There is “no silver bullet” such as pension reforms which will address Scotland’s annual budget shortfall in the long term.
A report from the Scottish Fiscal Commission (SFC) last week stated that Scotland could face an annual budget shortfall of £10bn within 50 years.
The SFC forecast that “fiscal tightening” at a UK level could see the Scottish annual budget gap rise from an average of 1.7% of spending each year to an average of 10.1% each year by 2072-73.
The pressures of managing an ageing population and rising costs would occur under any constitutional settlement, the SFC said, with the task currently shared between the UK and Scottish governments.

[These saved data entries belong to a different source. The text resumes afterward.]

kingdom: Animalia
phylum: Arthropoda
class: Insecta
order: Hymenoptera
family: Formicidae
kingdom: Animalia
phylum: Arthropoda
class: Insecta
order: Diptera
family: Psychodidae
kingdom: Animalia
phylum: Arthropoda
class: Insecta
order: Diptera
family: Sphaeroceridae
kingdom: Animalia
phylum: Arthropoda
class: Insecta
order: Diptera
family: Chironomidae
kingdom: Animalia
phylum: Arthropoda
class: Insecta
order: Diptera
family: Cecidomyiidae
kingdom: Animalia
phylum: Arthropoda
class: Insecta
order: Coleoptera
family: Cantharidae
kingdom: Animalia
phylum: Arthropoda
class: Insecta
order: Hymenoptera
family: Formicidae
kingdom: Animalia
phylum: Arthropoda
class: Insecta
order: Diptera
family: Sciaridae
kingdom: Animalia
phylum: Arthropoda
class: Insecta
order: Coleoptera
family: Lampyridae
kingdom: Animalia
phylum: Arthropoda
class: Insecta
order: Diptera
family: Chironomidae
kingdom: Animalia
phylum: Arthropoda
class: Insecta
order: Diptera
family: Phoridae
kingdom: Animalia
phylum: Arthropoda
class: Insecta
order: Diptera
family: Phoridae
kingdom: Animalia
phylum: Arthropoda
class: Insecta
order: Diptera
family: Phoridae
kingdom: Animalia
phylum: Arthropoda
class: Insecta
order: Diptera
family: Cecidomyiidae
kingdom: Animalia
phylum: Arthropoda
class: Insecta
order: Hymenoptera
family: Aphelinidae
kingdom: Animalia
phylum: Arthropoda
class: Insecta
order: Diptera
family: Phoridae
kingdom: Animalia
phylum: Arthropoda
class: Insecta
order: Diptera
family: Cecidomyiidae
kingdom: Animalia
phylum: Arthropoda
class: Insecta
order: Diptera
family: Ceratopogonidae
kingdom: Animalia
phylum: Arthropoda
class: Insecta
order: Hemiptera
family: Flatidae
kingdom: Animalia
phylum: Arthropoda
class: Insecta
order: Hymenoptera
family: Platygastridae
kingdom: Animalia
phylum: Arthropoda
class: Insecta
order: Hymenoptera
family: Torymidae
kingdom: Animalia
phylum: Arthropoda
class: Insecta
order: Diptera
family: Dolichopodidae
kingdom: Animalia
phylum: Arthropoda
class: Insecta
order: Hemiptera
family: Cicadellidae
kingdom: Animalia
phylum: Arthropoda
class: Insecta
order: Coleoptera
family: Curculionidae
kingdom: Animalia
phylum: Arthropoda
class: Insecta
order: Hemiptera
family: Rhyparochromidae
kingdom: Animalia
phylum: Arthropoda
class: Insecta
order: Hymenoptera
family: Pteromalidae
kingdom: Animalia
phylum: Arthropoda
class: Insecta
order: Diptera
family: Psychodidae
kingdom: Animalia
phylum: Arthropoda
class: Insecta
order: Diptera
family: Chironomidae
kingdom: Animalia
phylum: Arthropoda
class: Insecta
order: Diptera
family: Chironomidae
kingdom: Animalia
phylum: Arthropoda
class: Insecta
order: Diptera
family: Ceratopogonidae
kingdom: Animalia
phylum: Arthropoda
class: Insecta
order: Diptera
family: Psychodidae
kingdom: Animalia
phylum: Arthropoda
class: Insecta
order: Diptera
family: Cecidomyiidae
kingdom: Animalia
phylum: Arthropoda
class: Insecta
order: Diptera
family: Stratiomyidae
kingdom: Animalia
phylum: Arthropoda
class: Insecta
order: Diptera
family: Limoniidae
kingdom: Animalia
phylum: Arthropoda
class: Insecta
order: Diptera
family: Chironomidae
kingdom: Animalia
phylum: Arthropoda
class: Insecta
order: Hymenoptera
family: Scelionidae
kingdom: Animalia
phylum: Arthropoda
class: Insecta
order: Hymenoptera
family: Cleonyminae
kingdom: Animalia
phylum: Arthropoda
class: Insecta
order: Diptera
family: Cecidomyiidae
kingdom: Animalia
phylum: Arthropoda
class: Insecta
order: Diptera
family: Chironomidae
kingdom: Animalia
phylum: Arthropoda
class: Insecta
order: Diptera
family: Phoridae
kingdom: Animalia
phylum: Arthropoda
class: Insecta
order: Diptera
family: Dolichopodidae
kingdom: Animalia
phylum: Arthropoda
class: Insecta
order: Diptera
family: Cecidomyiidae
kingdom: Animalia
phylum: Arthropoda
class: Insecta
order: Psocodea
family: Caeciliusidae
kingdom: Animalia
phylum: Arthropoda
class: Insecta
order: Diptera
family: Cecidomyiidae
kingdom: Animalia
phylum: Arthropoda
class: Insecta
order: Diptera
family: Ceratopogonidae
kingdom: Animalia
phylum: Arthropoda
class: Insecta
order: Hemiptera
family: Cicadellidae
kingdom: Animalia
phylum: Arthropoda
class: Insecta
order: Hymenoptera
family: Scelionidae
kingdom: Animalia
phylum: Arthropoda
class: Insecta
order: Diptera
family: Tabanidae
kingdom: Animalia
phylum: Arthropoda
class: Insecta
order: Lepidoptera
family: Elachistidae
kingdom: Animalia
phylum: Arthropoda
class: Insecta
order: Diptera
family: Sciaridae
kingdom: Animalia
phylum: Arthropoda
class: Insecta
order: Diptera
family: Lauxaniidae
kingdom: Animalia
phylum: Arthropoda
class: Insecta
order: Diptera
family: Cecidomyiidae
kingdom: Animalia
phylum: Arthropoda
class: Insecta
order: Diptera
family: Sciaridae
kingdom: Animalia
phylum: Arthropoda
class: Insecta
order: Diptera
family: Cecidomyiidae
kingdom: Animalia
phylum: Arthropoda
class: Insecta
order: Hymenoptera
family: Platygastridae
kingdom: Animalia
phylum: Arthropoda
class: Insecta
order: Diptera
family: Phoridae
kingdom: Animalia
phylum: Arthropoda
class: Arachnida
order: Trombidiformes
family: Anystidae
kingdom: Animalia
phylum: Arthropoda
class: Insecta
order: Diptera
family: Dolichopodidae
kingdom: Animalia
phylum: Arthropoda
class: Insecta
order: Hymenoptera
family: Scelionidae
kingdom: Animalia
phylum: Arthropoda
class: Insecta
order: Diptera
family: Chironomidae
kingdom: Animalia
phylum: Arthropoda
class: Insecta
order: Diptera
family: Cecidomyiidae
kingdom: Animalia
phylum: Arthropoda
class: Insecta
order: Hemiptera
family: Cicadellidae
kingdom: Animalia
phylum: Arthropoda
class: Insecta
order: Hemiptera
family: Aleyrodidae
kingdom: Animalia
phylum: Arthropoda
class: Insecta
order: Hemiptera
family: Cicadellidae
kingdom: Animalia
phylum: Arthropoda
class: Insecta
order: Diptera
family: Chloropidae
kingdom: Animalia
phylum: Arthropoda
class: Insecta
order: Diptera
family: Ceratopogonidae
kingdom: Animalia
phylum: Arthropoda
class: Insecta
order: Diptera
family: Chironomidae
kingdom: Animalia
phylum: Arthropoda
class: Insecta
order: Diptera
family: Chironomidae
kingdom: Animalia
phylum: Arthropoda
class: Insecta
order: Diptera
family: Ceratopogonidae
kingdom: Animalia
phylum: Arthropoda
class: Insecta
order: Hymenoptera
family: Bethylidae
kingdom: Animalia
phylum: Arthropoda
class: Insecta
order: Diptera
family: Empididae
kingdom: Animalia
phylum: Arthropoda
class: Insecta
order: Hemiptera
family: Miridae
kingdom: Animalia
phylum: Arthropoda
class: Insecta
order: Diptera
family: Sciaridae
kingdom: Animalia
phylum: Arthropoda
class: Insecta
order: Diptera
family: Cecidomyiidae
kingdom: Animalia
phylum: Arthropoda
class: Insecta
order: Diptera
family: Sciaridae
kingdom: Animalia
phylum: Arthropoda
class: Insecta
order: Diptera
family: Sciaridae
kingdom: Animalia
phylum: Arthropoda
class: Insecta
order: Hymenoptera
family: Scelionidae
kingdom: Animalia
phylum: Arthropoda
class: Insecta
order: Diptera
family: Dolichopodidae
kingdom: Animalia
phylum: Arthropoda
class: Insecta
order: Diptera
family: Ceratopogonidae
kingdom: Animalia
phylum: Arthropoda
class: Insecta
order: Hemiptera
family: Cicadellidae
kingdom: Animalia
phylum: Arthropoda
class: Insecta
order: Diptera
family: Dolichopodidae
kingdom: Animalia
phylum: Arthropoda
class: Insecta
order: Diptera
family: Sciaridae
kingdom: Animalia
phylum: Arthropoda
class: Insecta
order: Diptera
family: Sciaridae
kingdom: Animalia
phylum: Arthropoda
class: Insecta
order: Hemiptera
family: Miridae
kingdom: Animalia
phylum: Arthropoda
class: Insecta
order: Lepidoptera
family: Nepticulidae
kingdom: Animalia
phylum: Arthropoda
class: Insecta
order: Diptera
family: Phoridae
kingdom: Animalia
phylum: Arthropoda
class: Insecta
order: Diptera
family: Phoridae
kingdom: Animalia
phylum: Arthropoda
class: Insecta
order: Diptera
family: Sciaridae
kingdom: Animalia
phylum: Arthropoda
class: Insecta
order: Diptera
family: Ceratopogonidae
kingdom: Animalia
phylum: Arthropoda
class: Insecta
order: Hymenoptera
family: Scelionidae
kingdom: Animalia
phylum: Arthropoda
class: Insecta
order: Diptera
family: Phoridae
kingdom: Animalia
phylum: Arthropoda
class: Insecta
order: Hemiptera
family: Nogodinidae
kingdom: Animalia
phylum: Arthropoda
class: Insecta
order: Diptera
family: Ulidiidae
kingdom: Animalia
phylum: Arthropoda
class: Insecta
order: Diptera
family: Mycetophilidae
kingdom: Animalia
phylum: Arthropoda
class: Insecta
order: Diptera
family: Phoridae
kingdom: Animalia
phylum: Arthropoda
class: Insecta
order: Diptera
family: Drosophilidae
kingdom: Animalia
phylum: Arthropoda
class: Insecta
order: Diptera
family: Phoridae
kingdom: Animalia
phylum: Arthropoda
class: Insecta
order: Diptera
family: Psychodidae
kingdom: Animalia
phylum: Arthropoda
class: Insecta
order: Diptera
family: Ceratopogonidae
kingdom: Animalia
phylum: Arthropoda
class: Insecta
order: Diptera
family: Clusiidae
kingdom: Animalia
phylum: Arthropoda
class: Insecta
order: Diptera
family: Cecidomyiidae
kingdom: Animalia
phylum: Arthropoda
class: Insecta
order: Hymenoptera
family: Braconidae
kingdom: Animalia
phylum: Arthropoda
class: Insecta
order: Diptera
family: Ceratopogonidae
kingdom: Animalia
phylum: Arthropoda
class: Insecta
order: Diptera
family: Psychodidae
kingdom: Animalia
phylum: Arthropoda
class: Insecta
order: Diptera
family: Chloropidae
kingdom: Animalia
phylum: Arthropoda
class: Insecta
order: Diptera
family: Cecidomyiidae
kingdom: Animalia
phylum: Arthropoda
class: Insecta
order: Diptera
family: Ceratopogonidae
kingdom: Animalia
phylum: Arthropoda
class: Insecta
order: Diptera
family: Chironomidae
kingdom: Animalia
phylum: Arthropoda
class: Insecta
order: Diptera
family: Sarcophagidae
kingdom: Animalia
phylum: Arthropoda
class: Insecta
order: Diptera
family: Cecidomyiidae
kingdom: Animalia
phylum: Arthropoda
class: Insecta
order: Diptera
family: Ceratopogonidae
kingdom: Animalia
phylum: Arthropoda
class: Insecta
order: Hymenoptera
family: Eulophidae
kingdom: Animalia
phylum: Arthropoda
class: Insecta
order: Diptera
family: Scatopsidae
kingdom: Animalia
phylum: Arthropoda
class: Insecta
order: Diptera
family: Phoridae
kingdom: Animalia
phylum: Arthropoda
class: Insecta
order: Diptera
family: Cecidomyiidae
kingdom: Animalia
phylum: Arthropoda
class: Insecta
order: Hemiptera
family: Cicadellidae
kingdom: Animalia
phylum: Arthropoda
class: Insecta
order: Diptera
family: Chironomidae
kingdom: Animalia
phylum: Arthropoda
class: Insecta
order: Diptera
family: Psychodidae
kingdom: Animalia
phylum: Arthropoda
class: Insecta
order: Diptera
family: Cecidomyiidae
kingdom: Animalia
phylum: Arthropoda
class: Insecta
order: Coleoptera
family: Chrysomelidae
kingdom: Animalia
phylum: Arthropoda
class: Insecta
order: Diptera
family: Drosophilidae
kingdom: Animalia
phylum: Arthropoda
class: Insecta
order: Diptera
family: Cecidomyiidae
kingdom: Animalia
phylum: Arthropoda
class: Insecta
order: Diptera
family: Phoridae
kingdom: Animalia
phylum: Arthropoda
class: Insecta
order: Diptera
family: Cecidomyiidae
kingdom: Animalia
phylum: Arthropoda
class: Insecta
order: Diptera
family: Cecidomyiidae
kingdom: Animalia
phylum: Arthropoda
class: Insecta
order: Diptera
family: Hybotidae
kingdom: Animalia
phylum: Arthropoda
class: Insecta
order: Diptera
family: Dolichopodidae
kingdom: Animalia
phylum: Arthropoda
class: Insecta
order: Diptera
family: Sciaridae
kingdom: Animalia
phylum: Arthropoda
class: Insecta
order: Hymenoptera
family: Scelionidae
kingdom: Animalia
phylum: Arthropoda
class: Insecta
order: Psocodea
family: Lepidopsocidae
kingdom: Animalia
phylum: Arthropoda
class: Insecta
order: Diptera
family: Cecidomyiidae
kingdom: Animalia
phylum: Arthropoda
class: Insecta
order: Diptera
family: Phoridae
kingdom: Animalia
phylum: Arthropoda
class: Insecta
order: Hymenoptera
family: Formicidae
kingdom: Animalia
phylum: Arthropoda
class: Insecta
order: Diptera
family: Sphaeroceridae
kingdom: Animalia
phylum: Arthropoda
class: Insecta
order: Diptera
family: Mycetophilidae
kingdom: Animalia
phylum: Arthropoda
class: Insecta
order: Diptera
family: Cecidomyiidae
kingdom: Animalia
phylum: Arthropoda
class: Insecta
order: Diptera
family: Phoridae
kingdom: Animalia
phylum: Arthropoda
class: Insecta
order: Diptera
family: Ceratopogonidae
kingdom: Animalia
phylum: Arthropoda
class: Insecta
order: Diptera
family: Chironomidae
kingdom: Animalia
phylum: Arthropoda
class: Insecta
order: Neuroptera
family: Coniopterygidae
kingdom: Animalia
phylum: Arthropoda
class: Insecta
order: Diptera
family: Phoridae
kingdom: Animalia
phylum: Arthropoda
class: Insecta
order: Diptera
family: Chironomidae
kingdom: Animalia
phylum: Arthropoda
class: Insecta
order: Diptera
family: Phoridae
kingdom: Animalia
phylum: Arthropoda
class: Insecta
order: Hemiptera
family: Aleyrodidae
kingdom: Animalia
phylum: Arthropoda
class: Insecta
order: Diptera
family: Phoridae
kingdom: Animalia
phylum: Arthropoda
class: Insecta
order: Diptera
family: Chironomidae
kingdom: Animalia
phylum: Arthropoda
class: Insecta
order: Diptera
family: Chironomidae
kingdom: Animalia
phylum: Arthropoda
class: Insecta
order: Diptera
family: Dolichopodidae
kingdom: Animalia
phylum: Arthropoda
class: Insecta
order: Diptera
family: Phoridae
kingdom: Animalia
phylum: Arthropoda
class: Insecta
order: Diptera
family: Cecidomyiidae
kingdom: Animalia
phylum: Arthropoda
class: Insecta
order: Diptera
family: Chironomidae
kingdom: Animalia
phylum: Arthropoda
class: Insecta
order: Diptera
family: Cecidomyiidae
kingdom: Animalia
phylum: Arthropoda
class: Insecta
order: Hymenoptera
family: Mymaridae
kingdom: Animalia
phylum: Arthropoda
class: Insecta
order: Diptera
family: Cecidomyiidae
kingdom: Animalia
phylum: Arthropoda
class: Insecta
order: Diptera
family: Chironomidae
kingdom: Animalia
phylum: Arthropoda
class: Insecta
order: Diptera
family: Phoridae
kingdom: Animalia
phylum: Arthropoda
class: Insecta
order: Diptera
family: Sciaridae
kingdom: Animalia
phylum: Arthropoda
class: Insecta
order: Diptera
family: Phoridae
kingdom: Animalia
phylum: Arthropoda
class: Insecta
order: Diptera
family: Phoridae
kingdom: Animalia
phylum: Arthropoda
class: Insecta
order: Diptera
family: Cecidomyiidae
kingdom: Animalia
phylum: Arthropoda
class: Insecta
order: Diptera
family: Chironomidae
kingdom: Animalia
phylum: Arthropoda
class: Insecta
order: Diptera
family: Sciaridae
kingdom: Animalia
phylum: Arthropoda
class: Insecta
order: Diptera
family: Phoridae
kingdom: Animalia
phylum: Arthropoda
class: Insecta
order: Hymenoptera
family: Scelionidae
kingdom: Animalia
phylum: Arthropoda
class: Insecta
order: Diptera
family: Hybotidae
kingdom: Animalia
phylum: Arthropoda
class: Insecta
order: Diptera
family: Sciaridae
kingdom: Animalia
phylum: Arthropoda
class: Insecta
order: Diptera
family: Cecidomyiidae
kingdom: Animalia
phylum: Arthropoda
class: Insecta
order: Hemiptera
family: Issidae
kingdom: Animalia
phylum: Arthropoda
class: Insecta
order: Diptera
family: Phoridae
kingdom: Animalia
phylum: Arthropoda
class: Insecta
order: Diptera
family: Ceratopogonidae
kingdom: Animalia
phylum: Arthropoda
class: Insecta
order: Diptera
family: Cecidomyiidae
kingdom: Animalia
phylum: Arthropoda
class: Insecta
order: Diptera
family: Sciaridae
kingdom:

On Tuesday, SFC chair Graeme Roy spoke to Holyrood’s Finance Committee about the report, alongside other members of the commission.
Labour MSP Daniel Johnson asked what international comparisons could be made with other countries facing similar pressures.
Professor Roy said there are “interesting events in France at the moment”, where President Emmanuel Macron is facing widespread protests against plans to raise the standard retirement age from 62 to 64.
He said: “The numbers are so big and of such a magnitude there isn’t one automatic silver bullet.
“It isn’t just an extra year on pensions, that can save you some money and it can push things out.
“But it’s a combination of everything, what’s happening in the economy, choices over public services relative to others, what do you do around things like pension age, prevention in healthcare.”
Similarly, he said increasing the productivity rate in the economy is also not a “silver bullet”, but the SFC intends to do further work on this issue.
Changes in assumptions about migration levels would not “radically change” the outlook, he noted.
Commission member David Ulph added: “Governments in Scotland will have to grasp this nettle in a very important way.”